POLICY DIFFERENCES THREATEN LDP-LIBERAL PARTY UNION by Barbara Wanner
Seeming to prove skeptics right, the would-be union of the ruling Liberal Democratic Party and the opposition Liberal Party has followed an on-again, off-again course since mid-December due to still-unresolved differences over key policy issues and disagreements over cabinet appointments. Some observers now question whether the two right-wing parties will join forces before the January 19 start of the regular Diet session as planned or ever form a governing coalition despite the political benefits each would gain from such an arrangement. Prime Minister Keizo Obuchi and Liberal Party chief Ichiro Ozawa agreed December 19 to reduce the number of cabinet ministers to 18 from the current 20, an important compromise that insiders believed would all but ensure a cabinet reshuffle by the end of 1998. However, implementation talks hit a major snag over the December 25-27 holiday period due to the inability of party leaders to find common ground on national security-related matters.
JAPAN'S PROMISE OF MORE AID STEALS SHOW AT ASEAN SUMMIT by Marc Castellano
Strengthening unity and collaborating on fighting the economic crisis engulfing East Asia were to have been the primary thrusts of the December 14-16 summit in Hanoi of members of the Association of Southeast Asian Nations. However, Japanese generosity stole the show. Although Japan is not part of Asean Brunei, Indonesia, Laos, Malaysia, Myanmar (formerly Burma), the Philippines, Singapore, Thailand and Vietnam make up the cooperative grouping Japanese prime ministers have attended three Asean summits since 1977. This time, Prime Minister Keizo Obuchi, there with leaders from South Korea and the People's Republic of China, delivered a most welcome message to the assembly. To the tune of some $35 billion, he outlined his vision of peace and prosperity for Asia. The pledge of financial support and new proposals for increased cooperation, dubbed the Obuchi Doctrine, will form the backbone of future Japan-East Asia policy.
JEI PERSONNEL CHANGES
The Japan Economic Institute is pleased to announce the appointment of Marc Castellano as the organization's government relations analyst. A political economist by training, he brings to this position a strong academic background in East Asian affairs.
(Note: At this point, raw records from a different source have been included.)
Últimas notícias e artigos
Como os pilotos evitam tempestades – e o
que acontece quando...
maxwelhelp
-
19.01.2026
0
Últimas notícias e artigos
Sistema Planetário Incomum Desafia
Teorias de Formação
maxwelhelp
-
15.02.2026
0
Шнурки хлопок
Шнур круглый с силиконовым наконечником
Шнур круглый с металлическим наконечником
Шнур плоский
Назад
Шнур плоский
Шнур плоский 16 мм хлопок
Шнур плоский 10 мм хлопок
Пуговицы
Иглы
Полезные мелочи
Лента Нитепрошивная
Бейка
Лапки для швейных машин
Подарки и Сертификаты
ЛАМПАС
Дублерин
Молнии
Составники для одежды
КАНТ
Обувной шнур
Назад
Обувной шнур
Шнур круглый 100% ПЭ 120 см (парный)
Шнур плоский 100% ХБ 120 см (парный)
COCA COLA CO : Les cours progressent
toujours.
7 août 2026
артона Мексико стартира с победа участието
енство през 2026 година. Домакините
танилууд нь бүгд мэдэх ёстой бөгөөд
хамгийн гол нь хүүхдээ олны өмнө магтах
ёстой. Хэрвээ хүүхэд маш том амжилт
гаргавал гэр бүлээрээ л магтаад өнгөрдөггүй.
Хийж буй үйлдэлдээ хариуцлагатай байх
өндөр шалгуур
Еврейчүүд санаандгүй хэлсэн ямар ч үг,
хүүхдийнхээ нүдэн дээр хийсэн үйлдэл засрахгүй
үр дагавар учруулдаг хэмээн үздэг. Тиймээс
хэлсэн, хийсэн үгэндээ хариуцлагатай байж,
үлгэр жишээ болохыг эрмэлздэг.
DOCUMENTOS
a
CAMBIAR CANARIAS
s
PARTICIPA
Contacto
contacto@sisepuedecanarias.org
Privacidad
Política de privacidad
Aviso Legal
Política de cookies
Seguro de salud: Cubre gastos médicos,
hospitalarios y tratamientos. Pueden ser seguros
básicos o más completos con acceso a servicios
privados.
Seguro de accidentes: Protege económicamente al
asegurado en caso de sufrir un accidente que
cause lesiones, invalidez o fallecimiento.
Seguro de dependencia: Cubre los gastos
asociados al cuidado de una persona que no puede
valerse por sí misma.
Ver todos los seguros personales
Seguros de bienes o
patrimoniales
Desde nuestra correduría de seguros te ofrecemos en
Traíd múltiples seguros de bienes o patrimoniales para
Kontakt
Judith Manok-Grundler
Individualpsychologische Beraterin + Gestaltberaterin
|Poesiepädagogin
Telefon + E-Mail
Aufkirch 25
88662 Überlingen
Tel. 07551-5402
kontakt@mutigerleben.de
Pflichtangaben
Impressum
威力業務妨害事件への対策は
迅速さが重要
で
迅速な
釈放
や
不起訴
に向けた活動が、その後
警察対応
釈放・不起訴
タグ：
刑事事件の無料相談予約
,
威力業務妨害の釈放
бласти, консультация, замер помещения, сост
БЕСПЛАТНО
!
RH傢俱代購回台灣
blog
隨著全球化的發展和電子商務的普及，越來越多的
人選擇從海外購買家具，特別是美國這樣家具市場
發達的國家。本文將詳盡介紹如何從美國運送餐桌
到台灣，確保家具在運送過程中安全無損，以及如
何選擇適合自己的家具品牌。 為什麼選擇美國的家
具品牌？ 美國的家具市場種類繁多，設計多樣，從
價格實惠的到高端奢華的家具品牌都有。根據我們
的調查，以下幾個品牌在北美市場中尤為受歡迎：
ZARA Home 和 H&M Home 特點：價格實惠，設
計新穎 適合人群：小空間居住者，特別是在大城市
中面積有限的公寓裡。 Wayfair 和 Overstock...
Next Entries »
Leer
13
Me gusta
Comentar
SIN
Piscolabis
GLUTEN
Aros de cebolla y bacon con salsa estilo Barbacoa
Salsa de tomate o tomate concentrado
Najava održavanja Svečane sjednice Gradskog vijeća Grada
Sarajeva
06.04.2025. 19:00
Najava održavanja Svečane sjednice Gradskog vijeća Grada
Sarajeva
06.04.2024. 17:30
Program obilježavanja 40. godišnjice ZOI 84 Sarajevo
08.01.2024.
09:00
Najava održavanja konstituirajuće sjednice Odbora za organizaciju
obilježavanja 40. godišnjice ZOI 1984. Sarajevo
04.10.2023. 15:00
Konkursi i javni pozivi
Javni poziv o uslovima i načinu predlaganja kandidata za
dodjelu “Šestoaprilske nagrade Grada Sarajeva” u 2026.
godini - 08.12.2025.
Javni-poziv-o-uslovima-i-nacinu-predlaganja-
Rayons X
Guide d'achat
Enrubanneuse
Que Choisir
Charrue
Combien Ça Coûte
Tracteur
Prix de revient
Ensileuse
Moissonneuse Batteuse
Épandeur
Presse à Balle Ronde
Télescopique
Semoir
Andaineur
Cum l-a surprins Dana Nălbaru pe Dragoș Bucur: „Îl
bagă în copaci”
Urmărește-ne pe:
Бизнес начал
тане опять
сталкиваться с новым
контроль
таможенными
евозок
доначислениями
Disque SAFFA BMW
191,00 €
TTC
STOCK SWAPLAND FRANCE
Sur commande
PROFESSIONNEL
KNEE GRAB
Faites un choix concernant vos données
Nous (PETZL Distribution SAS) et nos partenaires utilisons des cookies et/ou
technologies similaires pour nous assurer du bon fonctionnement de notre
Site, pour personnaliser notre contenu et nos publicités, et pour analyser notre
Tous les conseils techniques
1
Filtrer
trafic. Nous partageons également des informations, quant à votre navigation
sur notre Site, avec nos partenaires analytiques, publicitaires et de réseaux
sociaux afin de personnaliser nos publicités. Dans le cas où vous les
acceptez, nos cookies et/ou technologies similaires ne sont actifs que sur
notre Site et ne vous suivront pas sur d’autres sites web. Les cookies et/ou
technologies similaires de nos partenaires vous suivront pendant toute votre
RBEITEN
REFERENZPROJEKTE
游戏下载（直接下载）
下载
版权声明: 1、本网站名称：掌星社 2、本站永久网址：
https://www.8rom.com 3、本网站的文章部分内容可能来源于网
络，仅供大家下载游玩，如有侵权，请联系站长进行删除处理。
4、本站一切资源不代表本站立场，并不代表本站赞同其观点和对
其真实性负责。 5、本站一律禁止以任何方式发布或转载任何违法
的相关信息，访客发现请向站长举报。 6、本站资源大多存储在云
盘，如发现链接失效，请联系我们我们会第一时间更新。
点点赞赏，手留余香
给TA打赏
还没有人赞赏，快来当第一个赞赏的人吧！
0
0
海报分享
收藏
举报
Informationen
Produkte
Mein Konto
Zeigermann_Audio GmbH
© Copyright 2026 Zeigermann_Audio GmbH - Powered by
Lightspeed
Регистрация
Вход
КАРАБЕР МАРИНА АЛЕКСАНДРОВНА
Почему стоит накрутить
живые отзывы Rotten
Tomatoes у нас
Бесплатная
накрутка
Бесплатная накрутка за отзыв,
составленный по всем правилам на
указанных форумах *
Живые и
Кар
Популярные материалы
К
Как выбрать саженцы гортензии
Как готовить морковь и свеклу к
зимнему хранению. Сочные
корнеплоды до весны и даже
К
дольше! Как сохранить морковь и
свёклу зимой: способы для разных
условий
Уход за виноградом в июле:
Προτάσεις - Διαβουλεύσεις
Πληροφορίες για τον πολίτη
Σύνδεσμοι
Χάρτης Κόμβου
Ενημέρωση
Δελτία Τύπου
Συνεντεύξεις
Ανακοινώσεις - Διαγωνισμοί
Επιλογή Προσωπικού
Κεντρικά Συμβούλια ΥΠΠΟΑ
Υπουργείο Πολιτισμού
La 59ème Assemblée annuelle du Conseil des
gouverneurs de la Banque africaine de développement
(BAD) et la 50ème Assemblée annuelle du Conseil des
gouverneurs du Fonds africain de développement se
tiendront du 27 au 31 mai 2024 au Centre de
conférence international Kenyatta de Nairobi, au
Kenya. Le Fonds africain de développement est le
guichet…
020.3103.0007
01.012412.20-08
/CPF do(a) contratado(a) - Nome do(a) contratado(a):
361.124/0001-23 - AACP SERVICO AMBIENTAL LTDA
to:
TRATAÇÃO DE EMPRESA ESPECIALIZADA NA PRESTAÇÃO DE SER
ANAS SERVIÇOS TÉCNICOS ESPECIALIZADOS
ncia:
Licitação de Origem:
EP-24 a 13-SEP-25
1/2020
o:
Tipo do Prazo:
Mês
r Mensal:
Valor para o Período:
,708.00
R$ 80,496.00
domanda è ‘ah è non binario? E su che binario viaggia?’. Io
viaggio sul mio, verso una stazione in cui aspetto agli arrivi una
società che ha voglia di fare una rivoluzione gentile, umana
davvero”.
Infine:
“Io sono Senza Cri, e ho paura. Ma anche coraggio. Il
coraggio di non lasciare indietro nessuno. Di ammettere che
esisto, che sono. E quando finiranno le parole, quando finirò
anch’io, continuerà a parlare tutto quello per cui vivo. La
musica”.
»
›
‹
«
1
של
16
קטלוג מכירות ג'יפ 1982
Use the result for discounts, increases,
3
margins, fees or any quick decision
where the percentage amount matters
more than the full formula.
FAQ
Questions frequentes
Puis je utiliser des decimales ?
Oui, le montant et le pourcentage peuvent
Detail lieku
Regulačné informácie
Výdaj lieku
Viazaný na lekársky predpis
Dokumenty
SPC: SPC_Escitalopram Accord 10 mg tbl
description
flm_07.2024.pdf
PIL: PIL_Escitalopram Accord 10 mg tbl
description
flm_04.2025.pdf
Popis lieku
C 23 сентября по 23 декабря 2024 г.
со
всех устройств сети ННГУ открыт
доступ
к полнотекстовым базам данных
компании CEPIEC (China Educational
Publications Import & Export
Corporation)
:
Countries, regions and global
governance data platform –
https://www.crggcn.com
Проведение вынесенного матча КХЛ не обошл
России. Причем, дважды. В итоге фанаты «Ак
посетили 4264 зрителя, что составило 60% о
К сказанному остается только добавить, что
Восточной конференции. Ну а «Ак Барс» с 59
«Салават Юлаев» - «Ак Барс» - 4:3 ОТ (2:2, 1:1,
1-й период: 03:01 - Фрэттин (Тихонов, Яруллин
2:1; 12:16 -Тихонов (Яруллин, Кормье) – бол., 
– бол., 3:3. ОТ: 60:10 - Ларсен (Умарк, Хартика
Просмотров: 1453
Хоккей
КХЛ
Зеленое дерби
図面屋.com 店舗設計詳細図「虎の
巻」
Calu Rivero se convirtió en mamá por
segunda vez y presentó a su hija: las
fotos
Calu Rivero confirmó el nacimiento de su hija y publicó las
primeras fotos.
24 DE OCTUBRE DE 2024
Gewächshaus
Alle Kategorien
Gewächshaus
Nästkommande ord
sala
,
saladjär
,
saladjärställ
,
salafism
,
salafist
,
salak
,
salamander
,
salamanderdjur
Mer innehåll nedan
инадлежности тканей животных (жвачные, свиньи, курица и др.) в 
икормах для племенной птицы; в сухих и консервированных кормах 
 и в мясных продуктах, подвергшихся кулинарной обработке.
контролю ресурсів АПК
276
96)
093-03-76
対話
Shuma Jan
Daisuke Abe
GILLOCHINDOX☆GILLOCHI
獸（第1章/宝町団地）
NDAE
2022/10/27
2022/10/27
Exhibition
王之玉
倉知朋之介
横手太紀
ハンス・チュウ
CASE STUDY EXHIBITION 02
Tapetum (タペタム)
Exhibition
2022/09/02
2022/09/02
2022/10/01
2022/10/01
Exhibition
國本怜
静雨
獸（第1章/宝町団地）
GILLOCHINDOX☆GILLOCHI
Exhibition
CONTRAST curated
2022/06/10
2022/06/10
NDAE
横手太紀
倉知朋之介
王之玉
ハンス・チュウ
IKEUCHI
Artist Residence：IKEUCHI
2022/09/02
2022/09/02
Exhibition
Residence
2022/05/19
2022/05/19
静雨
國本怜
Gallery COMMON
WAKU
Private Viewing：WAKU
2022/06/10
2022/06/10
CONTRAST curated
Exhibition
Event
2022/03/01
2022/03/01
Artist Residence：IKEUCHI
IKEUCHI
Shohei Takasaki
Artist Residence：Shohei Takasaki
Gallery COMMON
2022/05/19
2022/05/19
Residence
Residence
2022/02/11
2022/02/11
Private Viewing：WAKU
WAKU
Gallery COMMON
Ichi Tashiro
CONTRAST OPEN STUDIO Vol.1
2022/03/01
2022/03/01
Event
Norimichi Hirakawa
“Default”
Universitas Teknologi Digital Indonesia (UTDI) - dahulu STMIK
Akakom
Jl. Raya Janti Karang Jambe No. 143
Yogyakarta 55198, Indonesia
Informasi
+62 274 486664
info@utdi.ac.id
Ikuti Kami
Mr. Castellano holds a master's degree in international affairs from Columbia University's School of International and Public Affairs where he specialized in East Asia. His bachelor's degree in economics was awarded by the University of California at Santa Barbara. He spent one undergraduate year at Osaka University in the College of Economics as well as two summers working in Japan.
Mr. Castellano replaces Eric Altbach, who has accepted a position as a regional economic analyst in the Department of State's Bureau of Intelligence and Research. In that capacity, he is providing economic policy analysis on Japan and South Korea.